_What the task asks_.
In the material below, find the line with "wall art: present" and the line with "thermos bottle: present". Output exactly those two lines and all lines between them, leaving out pictures.

_Material for this exercise_.
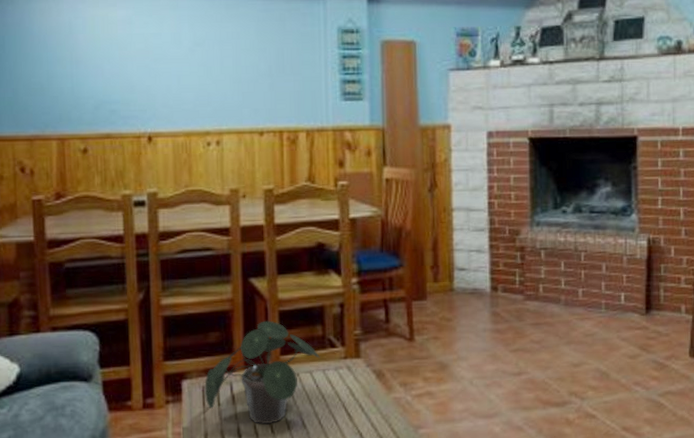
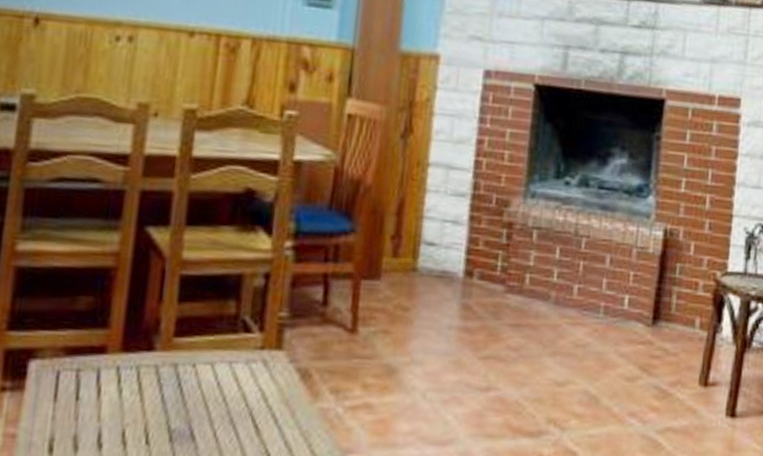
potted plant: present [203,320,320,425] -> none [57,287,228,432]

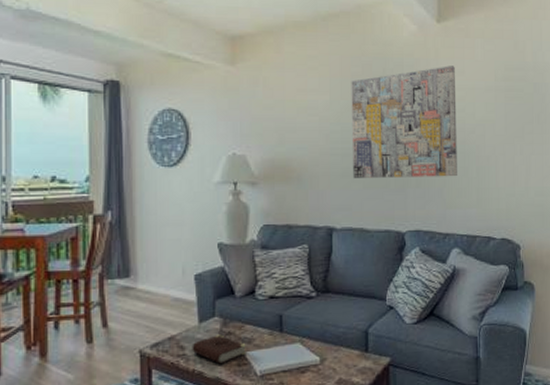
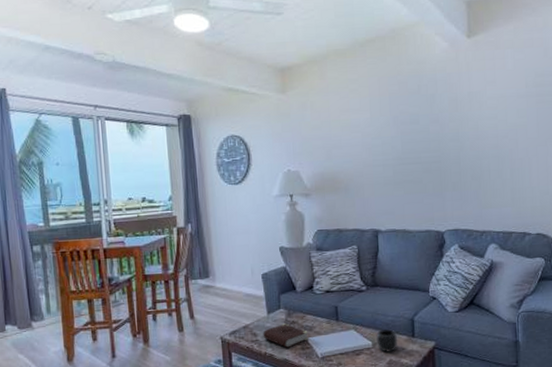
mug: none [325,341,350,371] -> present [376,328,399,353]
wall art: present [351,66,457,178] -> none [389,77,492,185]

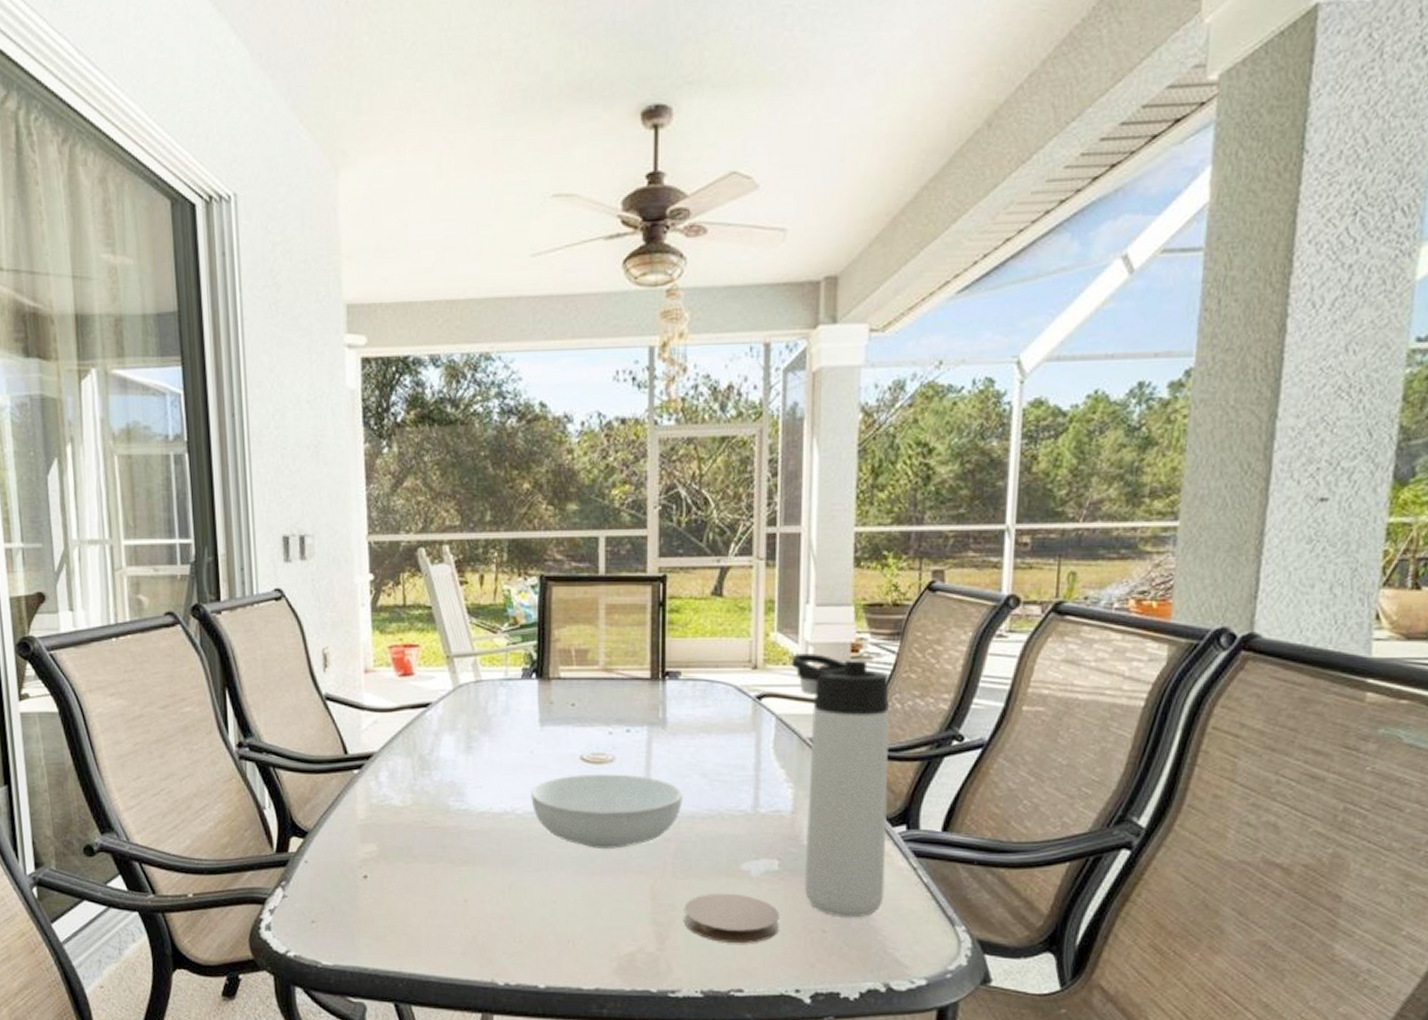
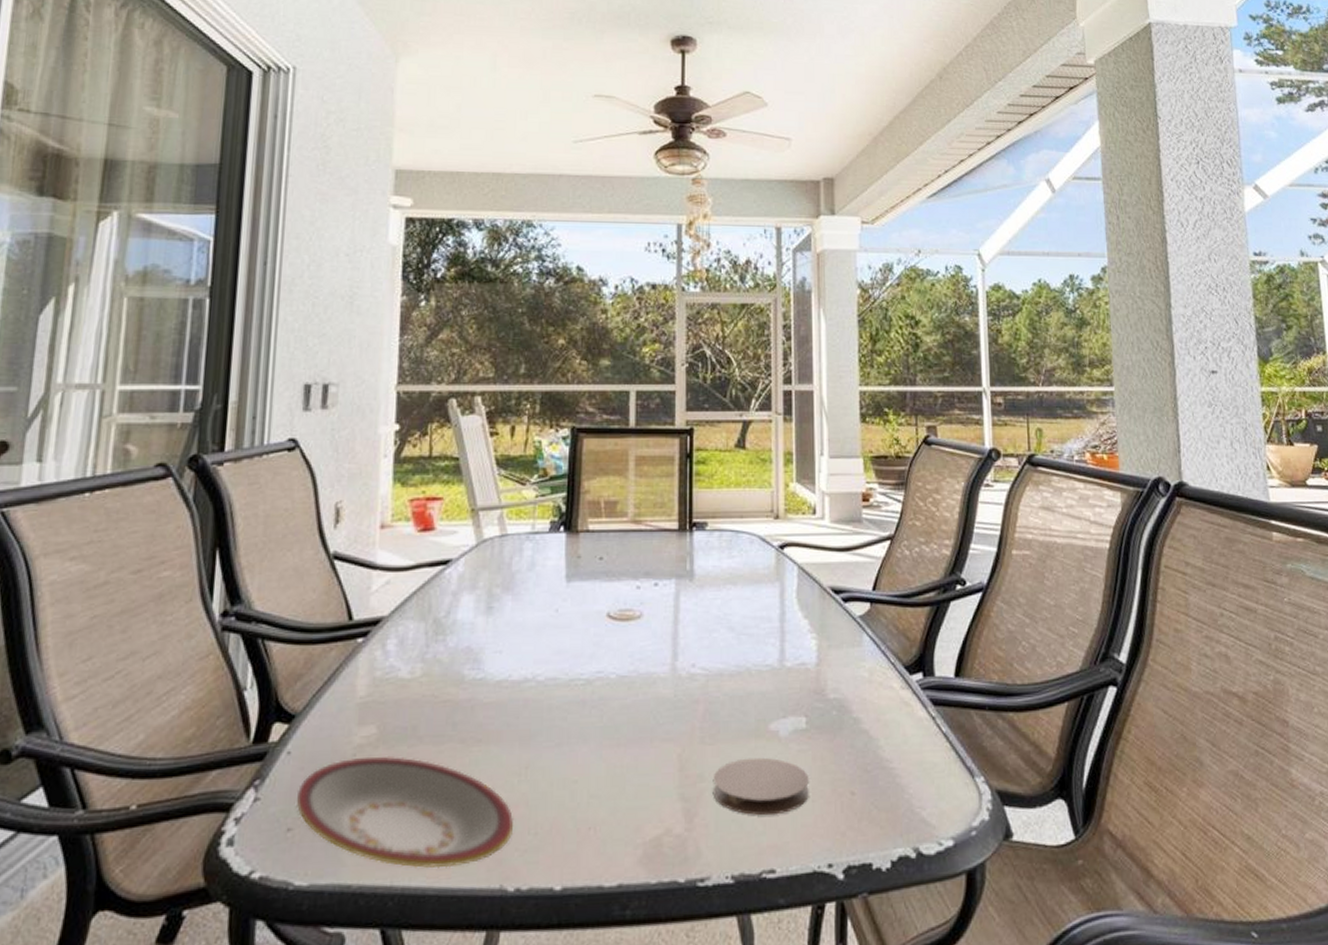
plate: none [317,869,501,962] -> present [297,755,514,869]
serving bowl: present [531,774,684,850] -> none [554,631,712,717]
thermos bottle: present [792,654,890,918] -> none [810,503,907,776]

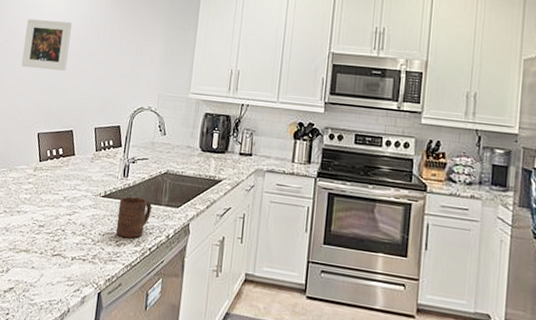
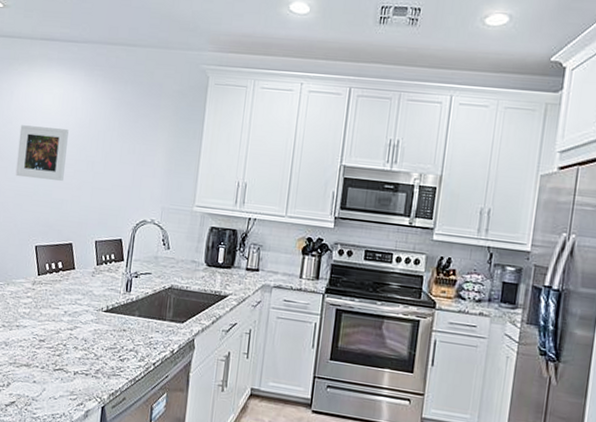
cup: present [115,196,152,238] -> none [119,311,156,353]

_The completed task_.
wall art: present [351,66,457,178] -> none [389,77,492,185]

plate: none [317,869,501,962] -> present [297,755,514,869]
serving bowl: present [531,774,684,850] -> none [554,631,712,717]
thermos bottle: present [792,654,890,918] -> none [810,503,907,776]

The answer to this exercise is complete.